Forecasting Setup

Forecasting is the process of statistical forecasting whereas Demand Planning is the process of viewing and overriding the statistical forecasts with in-app edited or uploaded user defined forecast at any combination of hierarchical levels. This article covers the forecasting process in Advanced Business Planning.

Step 1: Define Default Forecast Settings

Configured in System Settings:

  • Forecast History Type:Select either the customer order ship date or original order due date (Actual) as the basis for history used for forecasting.
  • Auto Remove Outliers:The number of iterations specifies how many times the system will attempt to smooth history. The more iterations the smoother the history and the lower the standard deviation becomes. If the use of this feature is desired, we do not recommend more than two iterations. Setting the value to 0 disables the outlier setting.
  • Sigma Threshold: Sets the number of standard deviations for DemandCaster to identify an outlier.
  • Forecast History Length (months): The number of months of history to use for forecasting as a default. Default is 48 months for demand planning. The Advanced Planning app has an additional functionality that automatically sets the proper history length by removing leading 0's for forecasting.
  • Ignore last N buckets: Provides the capability to ignore a set number of the most recent forecasting buckets. This is at times necessary when the most recent sales data is not available when running a new forecast. By ignoring the last period, for example, your forecast will not be influenced by a very low demand period. At present this option is an all or nothing setting meaning it is applied to all forecasts.
  • ADI Threshold:The threshold set to establish the historical demand profile based on the measure of frequency of demand.
  • CoV Threshold: The threshold set to establish the historical demand profile based on the measure of volatility of demand.
  • Force Average forecast algorithm when history length equal or less than: This global system setting enables the user to force the use of the Average forecast algorithm when the number of periods of history (the period is tied to the forecast bucket type) is less than or equal to the specified number. For example, if the number of periods is 3, then the average algorithm is used when there are only 3 or fewer recent periods of history.
  • Force Zero forecast algorithm if last period of demand is older than: This setting is used to specify the number of periods with zero demand in the immediate past that will trigger the application of a zero forecast to a context. For example, if a value of 6 is entered, if there is no demand over the last 6 months or 6 weeks (depending on the forecast buckets applied), the forecast for that context will be 0.
  • PCL Ration Distribution Periods (months): Determines how many months in the past to allow the system to calculate the historical disaggregation distribution percentages.

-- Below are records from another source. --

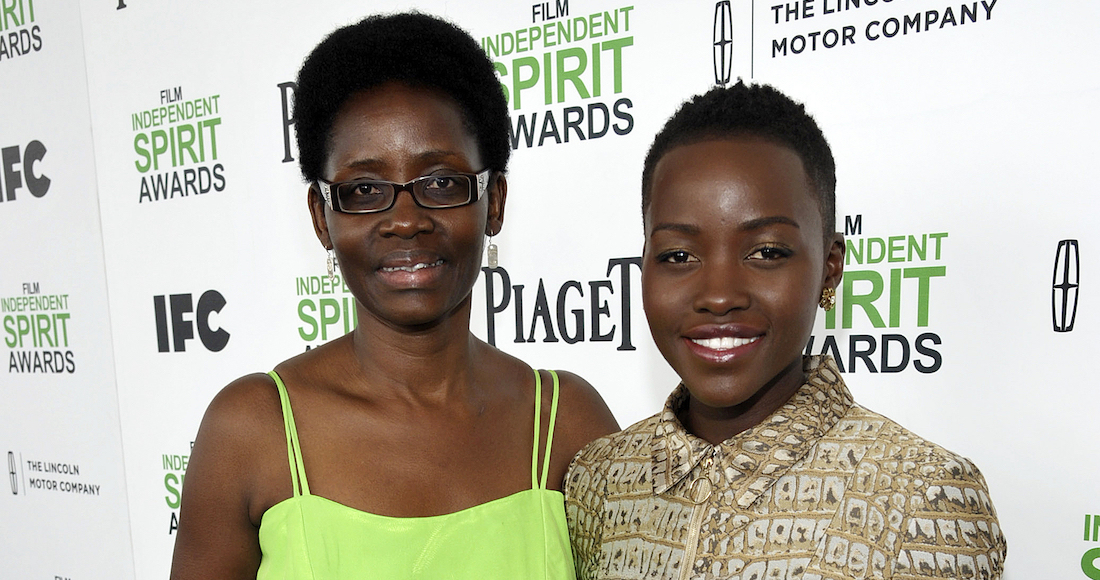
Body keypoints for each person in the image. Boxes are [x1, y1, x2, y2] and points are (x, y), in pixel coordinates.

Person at [169, 12, 618, 579]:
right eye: (364, 189)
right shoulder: (250, 431)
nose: (406, 220)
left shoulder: (567, 422)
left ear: (495, 202)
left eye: (441, 182)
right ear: (322, 218)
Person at [564, 82, 1007, 579]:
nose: (719, 295)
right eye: (678, 255)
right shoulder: (598, 481)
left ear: (830, 268)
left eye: (767, 252)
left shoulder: (924, 501)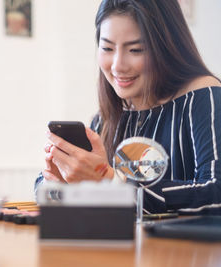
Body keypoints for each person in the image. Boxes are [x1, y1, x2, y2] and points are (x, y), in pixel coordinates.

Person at [35, 0, 221, 215]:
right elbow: (50, 194)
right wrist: (60, 182)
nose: (117, 66)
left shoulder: (204, 96)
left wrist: (112, 184)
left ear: (168, 47)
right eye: (106, 48)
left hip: (184, 248)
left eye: (135, 49)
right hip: (122, 247)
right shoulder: (108, 115)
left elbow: (216, 193)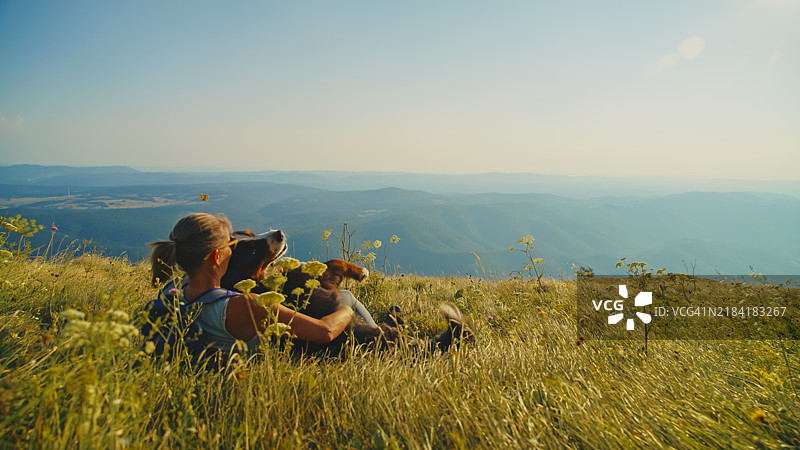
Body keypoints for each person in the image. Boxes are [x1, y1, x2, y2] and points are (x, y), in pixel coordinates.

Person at [148, 213, 356, 354]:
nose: (233, 249)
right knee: (345, 297)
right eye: (231, 244)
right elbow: (324, 331)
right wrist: (347, 310)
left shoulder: (172, 293)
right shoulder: (246, 305)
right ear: (216, 257)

Step 2: Determine the Forecasting Hierarchy

Every product based company has the same basic selling structure. It sells many items that are sold to many customers typically out of many locations. For some companies, it is quite OK to forecast an item based on its total sales. However, if you are a company that sells to retail, manages promotions, or is one to two tiers away from an OEM customer, you should consider forecasting by the context of your key customer, channel, product category, location, or other demand definition. Without context, going to sales and asking how a specific item or product family is going to sell guarantees a non committal response.

The hierarchy helps establish the context to which item forecasts are generated and managed. It is made up of two (3 if DRP is enabled) independent yet related components which for simplicity sake we will call the Product, Customer, and Location (PCL). This is the who, the what, and the where of sales. The table that ties these elements together is the sales register in your ERP - the record of who bought what when, how much, and from where.

Without a proper hierarchy, the ability to roll up data to any hierarchical level becomes more complex. Once the hierarchy is built, it is significantly easier to pivot, present, and edit data. With the ability to add hierarchical levels allows for an infinite number of pivot combinations.

In DemandCaster, the Customer Hierarchy typically defines the who. This is who the items are sold to and is commonly composed of elements such as the end customer, ship from location, market, channel, region, or other top down one to many definition. The key comes to sales marketing and in turn how you sell and promote. This is something that the front end of your company understands and responds to.

For companies that sell to thousands of one off customers such as those in brick and mortar retail or internet retail, the definition of customer is singular i.e. there is one customer and it is their direct internet and retail channel..

Ask sales or marketing how they define and plan their customers. This will help define the customer for demand planning

When building the forecast hierarchy, consider what grouping will provide the clearest picture of market behavior and will be able to be easily reviewed by persons that have accountability. For simplicity sake, we recommend a minimum of two forecasting levels and a maximum of four.

The top aggregate level sets the context to which forecasts will be calculated, and the bottom level where the forecast will be statistically calculated when middle-out approach is applied. The objective is to set the levels where the grouping is significant enough to generate a meaningful statistical forecast at an aggregate level i.e. defines seasonality and trend.

To view the hierarchy, click on the hierarchy button. In the example below, the context is item by customer.

The term customer is used to describe who creates demand. This could be a channel, discrete customers, or group of customers. The term location is typically used to describe a ship from location but it could also be a geography market location.

Once the forecast hierarchy is created, we recommend not changing it to ensure there is consistency from plan to plan.

If the hierarchy is changed, a new forecast needs to be run for the changes to apply.